LANSING, Mich. (WOOD) — Gov. Gretchen Whitmer and former Michigan Department of Health and Human Services Director Robert Gordon have agreed to waive that controversial confidentiality clause contained in Gordon’s separation agreement.
But it appears that will not put an end to questions surrounding Gordon’s departure.
Gordon abruptly quit in January and the governor had no clear explanation when asked why he left.
The discovery that he was paid $155,000 and given a separation agreement that didn’t allow either party to talk to anyone about the reason behind the departure lead some Republicans to refer to the cash as “hush money.”
On Thursday morning, Gov. Whitmer’s office told News 8 the governor and Gordon agreed to waive the agreement to keep quiet about what led to his departure.
Gordon then sent a letter to Michigan’s House Oversight Committee that said he would not testify before the body.
In the letter that was generally complementary of Whitmer’s handling of the pandemic, Gordon wrote, “On occasion, there were robust conversations about policy issues where reasonable people could disagree and did.”
“Gov. Whitmer deserves a health director with whom she is comfortable,” he continued. “I tendered my resignation, and she accepted it. I am happy now to be a private citizen, see my family, and contribute to our country in new ways. I submit this letter in lieu of testimony.”

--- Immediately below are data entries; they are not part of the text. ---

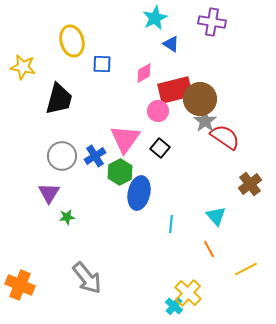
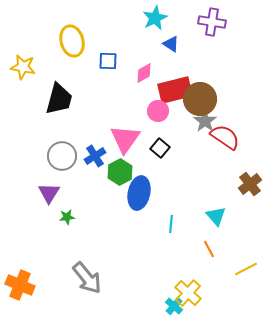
blue square: moved 6 px right, 3 px up
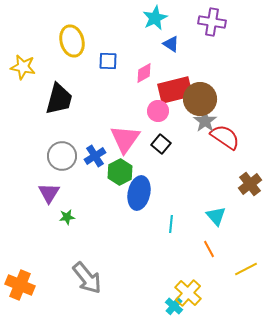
black square: moved 1 px right, 4 px up
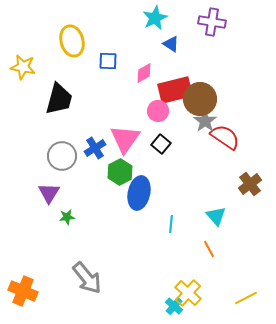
blue cross: moved 8 px up
yellow line: moved 29 px down
orange cross: moved 3 px right, 6 px down
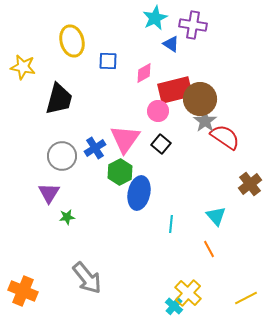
purple cross: moved 19 px left, 3 px down
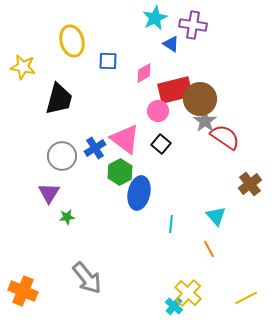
pink triangle: rotated 28 degrees counterclockwise
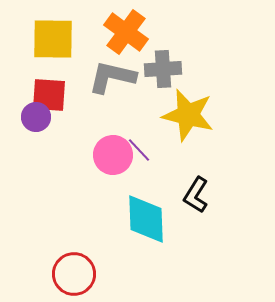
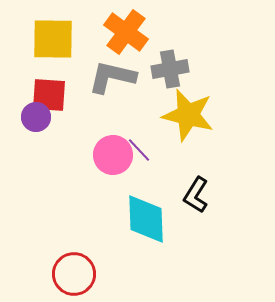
gray cross: moved 7 px right; rotated 6 degrees counterclockwise
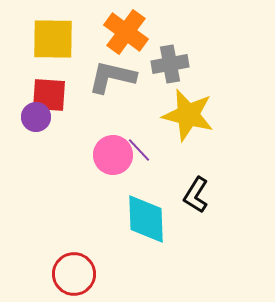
gray cross: moved 5 px up
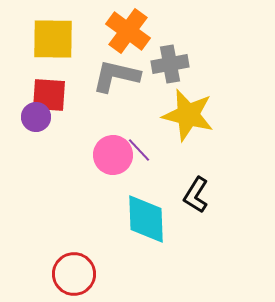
orange cross: moved 2 px right, 1 px up
gray L-shape: moved 4 px right, 1 px up
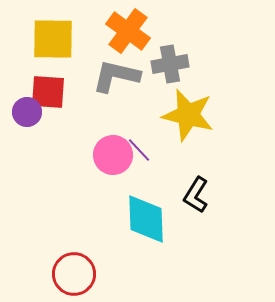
red square: moved 1 px left, 3 px up
purple circle: moved 9 px left, 5 px up
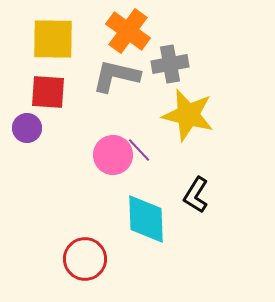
purple circle: moved 16 px down
red circle: moved 11 px right, 15 px up
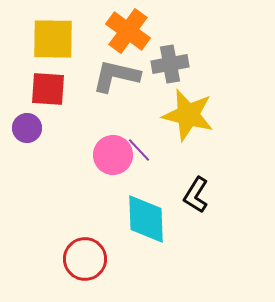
red square: moved 3 px up
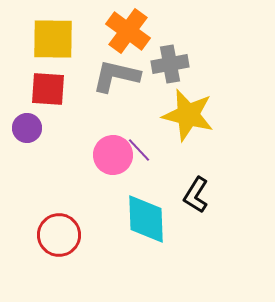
red circle: moved 26 px left, 24 px up
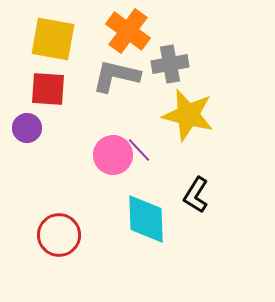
yellow square: rotated 9 degrees clockwise
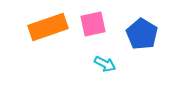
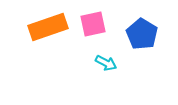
cyan arrow: moved 1 px right, 1 px up
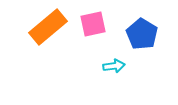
orange rectangle: rotated 21 degrees counterclockwise
cyan arrow: moved 8 px right, 3 px down; rotated 35 degrees counterclockwise
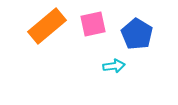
orange rectangle: moved 1 px left, 1 px up
blue pentagon: moved 5 px left
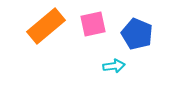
orange rectangle: moved 1 px left
blue pentagon: rotated 8 degrees counterclockwise
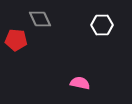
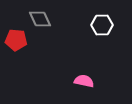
pink semicircle: moved 4 px right, 2 px up
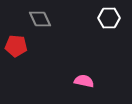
white hexagon: moved 7 px right, 7 px up
red pentagon: moved 6 px down
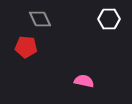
white hexagon: moved 1 px down
red pentagon: moved 10 px right, 1 px down
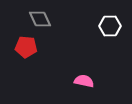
white hexagon: moved 1 px right, 7 px down
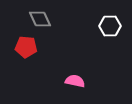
pink semicircle: moved 9 px left
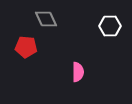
gray diamond: moved 6 px right
pink semicircle: moved 3 px right, 9 px up; rotated 78 degrees clockwise
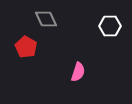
red pentagon: rotated 25 degrees clockwise
pink semicircle: rotated 18 degrees clockwise
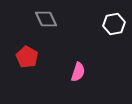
white hexagon: moved 4 px right, 2 px up; rotated 10 degrees counterclockwise
red pentagon: moved 1 px right, 10 px down
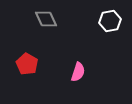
white hexagon: moved 4 px left, 3 px up
red pentagon: moved 7 px down
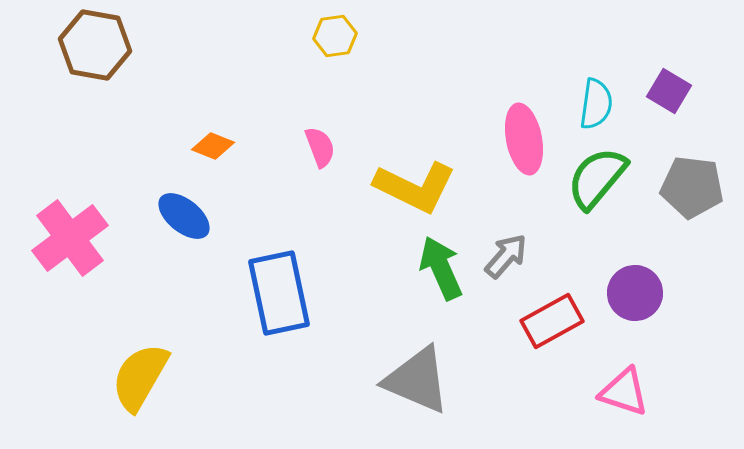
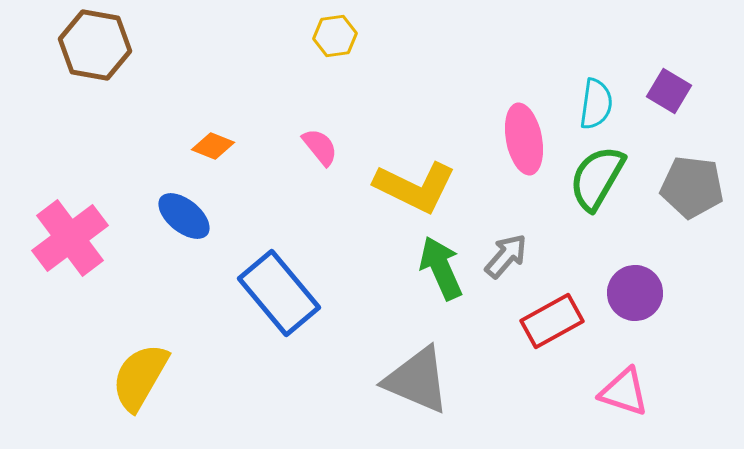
pink semicircle: rotated 18 degrees counterclockwise
green semicircle: rotated 10 degrees counterclockwise
blue rectangle: rotated 28 degrees counterclockwise
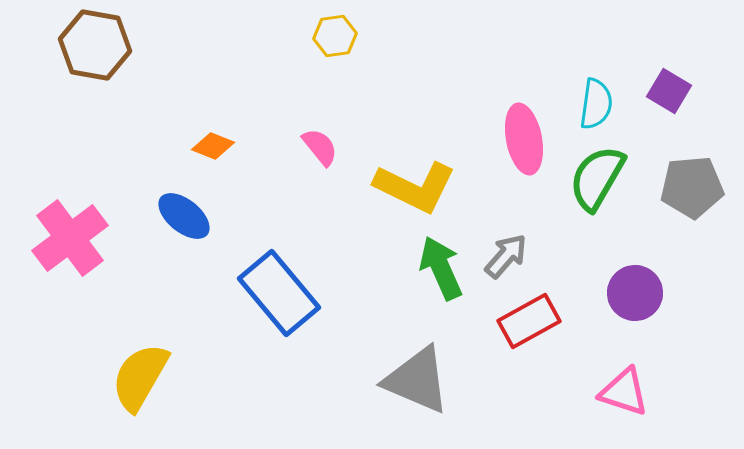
gray pentagon: rotated 12 degrees counterclockwise
red rectangle: moved 23 px left
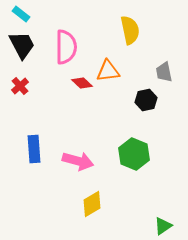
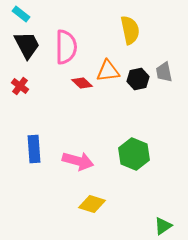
black trapezoid: moved 5 px right
red cross: rotated 12 degrees counterclockwise
black hexagon: moved 8 px left, 21 px up
yellow diamond: rotated 48 degrees clockwise
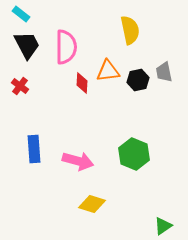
black hexagon: moved 1 px down
red diamond: rotated 50 degrees clockwise
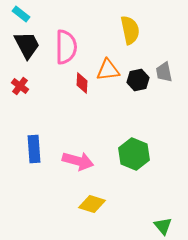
orange triangle: moved 1 px up
green triangle: rotated 36 degrees counterclockwise
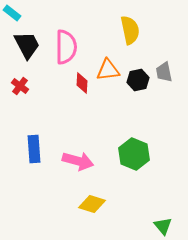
cyan rectangle: moved 9 px left, 1 px up
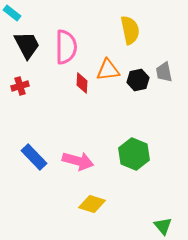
red cross: rotated 36 degrees clockwise
blue rectangle: moved 8 px down; rotated 40 degrees counterclockwise
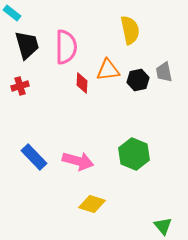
black trapezoid: rotated 12 degrees clockwise
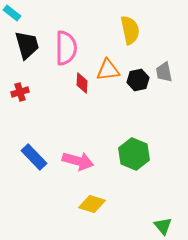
pink semicircle: moved 1 px down
red cross: moved 6 px down
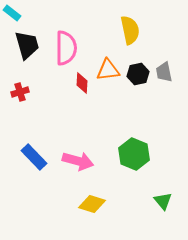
black hexagon: moved 6 px up
green triangle: moved 25 px up
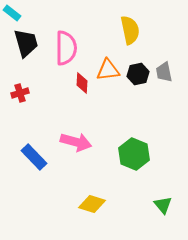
black trapezoid: moved 1 px left, 2 px up
red cross: moved 1 px down
pink arrow: moved 2 px left, 19 px up
green triangle: moved 4 px down
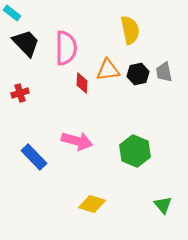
black trapezoid: rotated 28 degrees counterclockwise
pink arrow: moved 1 px right, 1 px up
green hexagon: moved 1 px right, 3 px up
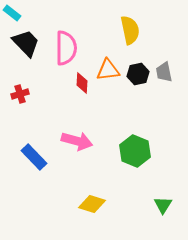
red cross: moved 1 px down
green triangle: rotated 12 degrees clockwise
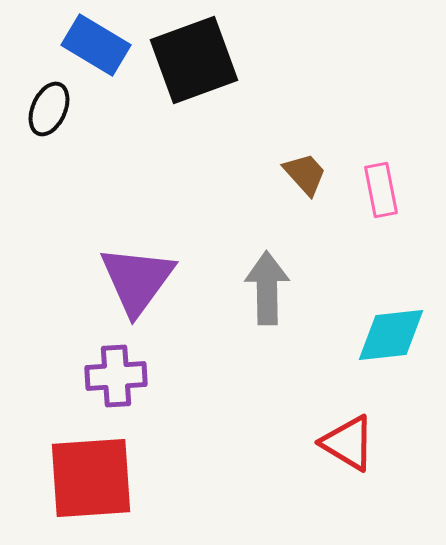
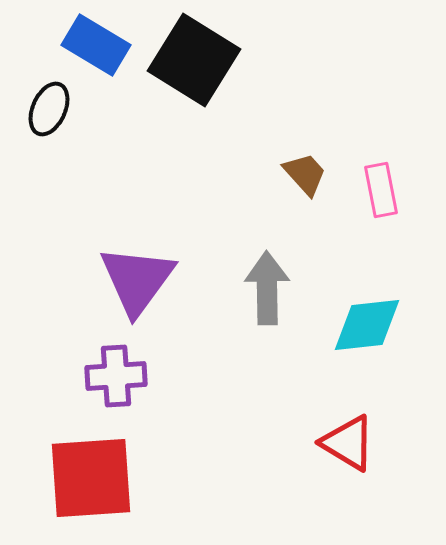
black square: rotated 38 degrees counterclockwise
cyan diamond: moved 24 px left, 10 px up
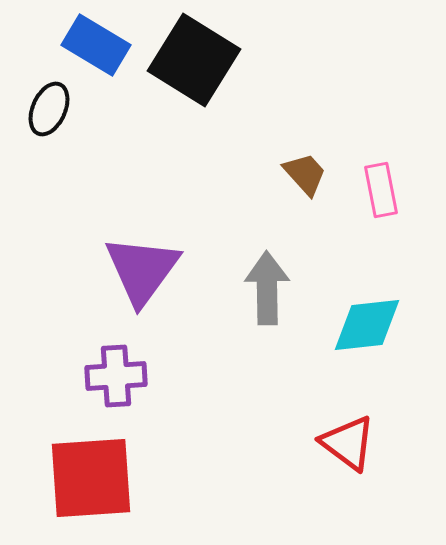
purple triangle: moved 5 px right, 10 px up
red triangle: rotated 6 degrees clockwise
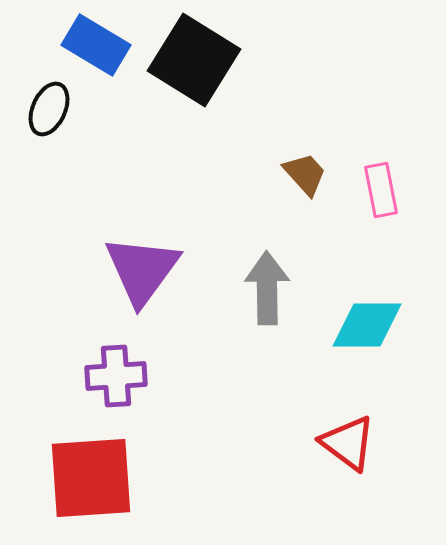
cyan diamond: rotated 6 degrees clockwise
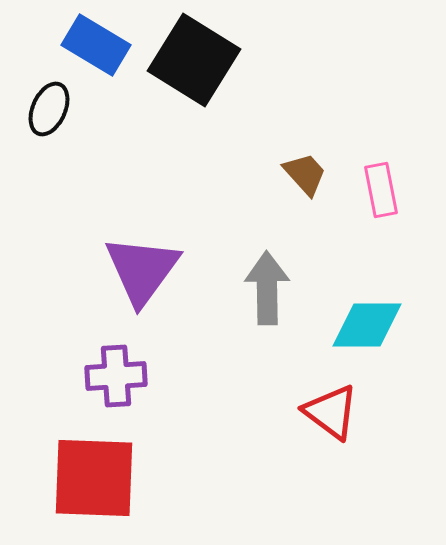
red triangle: moved 17 px left, 31 px up
red square: moved 3 px right; rotated 6 degrees clockwise
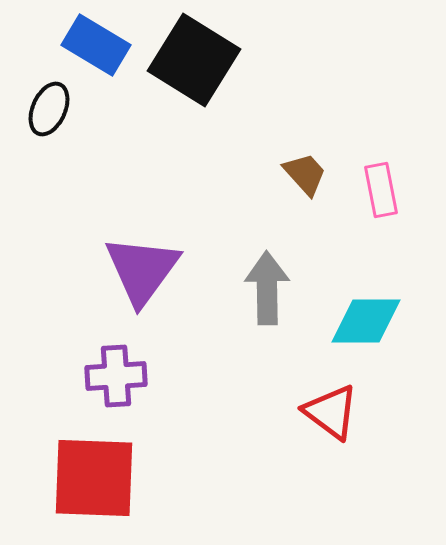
cyan diamond: moved 1 px left, 4 px up
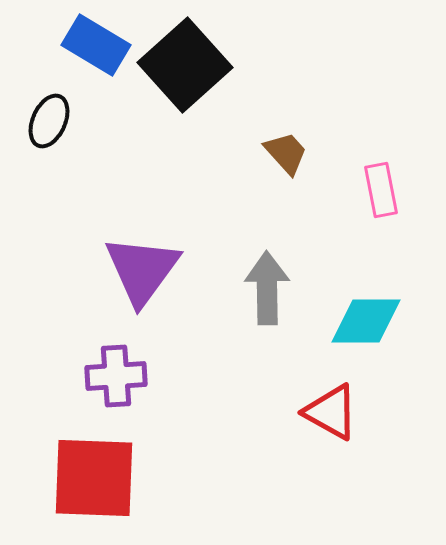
black square: moved 9 px left, 5 px down; rotated 16 degrees clockwise
black ellipse: moved 12 px down
brown trapezoid: moved 19 px left, 21 px up
red triangle: rotated 8 degrees counterclockwise
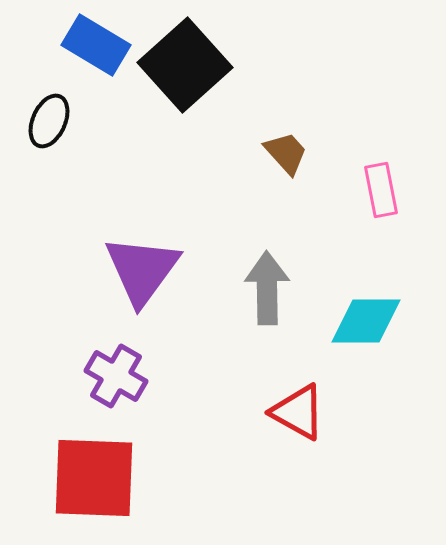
purple cross: rotated 34 degrees clockwise
red triangle: moved 33 px left
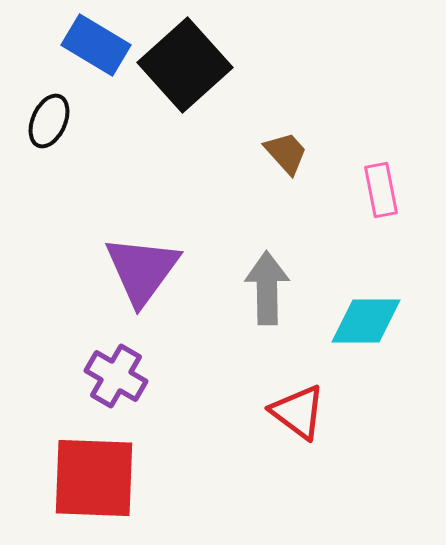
red triangle: rotated 8 degrees clockwise
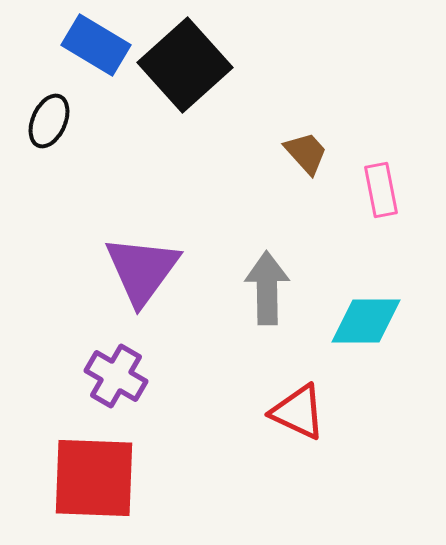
brown trapezoid: moved 20 px right
red triangle: rotated 12 degrees counterclockwise
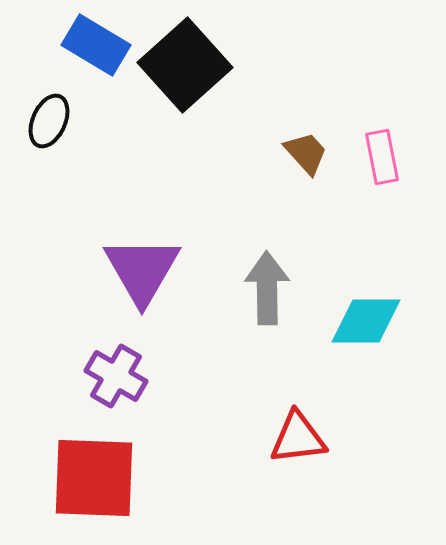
pink rectangle: moved 1 px right, 33 px up
purple triangle: rotated 6 degrees counterclockwise
red triangle: moved 26 px down; rotated 32 degrees counterclockwise
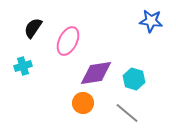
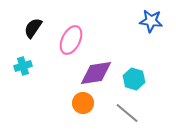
pink ellipse: moved 3 px right, 1 px up
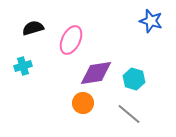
blue star: rotated 10 degrees clockwise
black semicircle: rotated 40 degrees clockwise
gray line: moved 2 px right, 1 px down
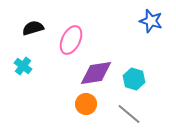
cyan cross: rotated 36 degrees counterclockwise
orange circle: moved 3 px right, 1 px down
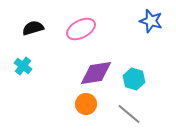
pink ellipse: moved 10 px right, 11 px up; rotated 36 degrees clockwise
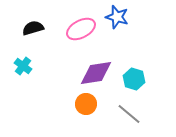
blue star: moved 34 px left, 4 px up
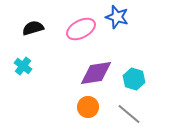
orange circle: moved 2 px right, 3 px down
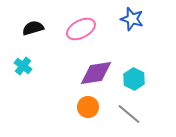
blue star: moved 15 px right, 2 px down
cyan hexagon: rotated 10 degrees clockwise
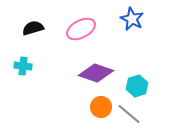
blue star: rotated 10 degrees clockwise
cyan cross: rotated 30 degrees counterclockwise
purple diamond: rotated 28 degrees clockwise
cyan hexagon: moved 3 px right, 7 px down; rotated 15 degrees clockwise
orange circle: moved 13 px right
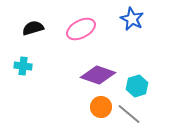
purple diamond: moved 2 px right, 2 px down
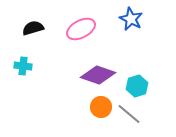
blue star: moved 1 px left
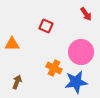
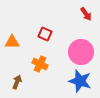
red square: moved 1 px left, 8 px down
orange triangle: moved 2 px up
orange cross: moved 14 px left, 4 px up
blue star: moved 4 px right, 1 px up; rotated 25 degrees clockwise
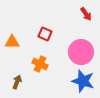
blue star: moved 3 px right
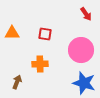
red square: rotated 16 degrees counterclockwise
orange triangle: moved 9 px up
pink circle: moved 2 px up
orange cross: rotated 28 degrees counterclockwise
blue star: moved 1 px right, 2 px down
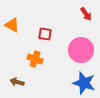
orange triangle: moved 8 px up; rotated 28 degrees clockwise
orange cross: moved 5 px left, 5 px up; rotated 21 degrees clockwise
brown arrow: rotated 96 degrees counterclockwise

That last line, “in lieu of testimony,” caught the eye of the House Oversight Committee chair and Wayland Republican Rep. Steven Johnson, who issued a statement saying he would seek subpoena powers to compel the former director to speak. Johnson’s release says, in part, “Having the ability to speak openly is only worthwhile if one will actually speak. The House Oversight Committee hopes that a subpoena will not be necessary and that Director Gordon will voluntarily testify, but we are taking the proper steps to subpoena Director Gordon if necessary.”
Other lawmakers are pursuing other avenues to see that similar separation agreements can’t be used in the future.
Gov. Whitmer has not yet commented directly on the new revelations.
Below is the full text from Robert Gordon’s letter to the House Oversight Committee:
“My professional life has been dedicated to public service.From January 2019 to January 2021, I was grateful to serve Michigan and Governor Whitmer as Director of the Department of Health and Human Services. During the worst pandemic in a century, under Governor Whitmer’s leadership, we stayed focused on doing the right things by acting quickly, following the science, and listening to medical experts. I appreciated Governor Whitmer’s statement that “Robert Gordon and his team were an incredibly important part of our response, and I appreciated his service to our state.” For the sake of greater transparency, the Governor’s Office and I have agreed to waive the confidentiality provision in my separation agreement.
Extensive policy discussions are one reason that Michigan’s pandemic response has been strong. Michigan’s November 15 Pause to Save Lives, for example,was developed and then extended through days of deliberation. On occasion, there were robust conversations about policy issues where reasonable people could disagree and did. This was healthy: the stakes were life and death, and different people have different roles. Michigan was hit hard by COVID early, and initially had the third highest fatality rate in the nation. But different perspectives can produce strong outcomes. Michigan has fallen to 21st in deaths per capita.
The evidence is clear that Governor Whitmer’s actions have saved thousands of lives. I was honored to play a part in that work. Governor Whitmer deserves a health director with whom she is comfortable. I tendered my resignation, and she accepted it. I am happy now to be a private citizen, see my family, and contribute to our country in new ways. I submit this letter in lieu of testimony.”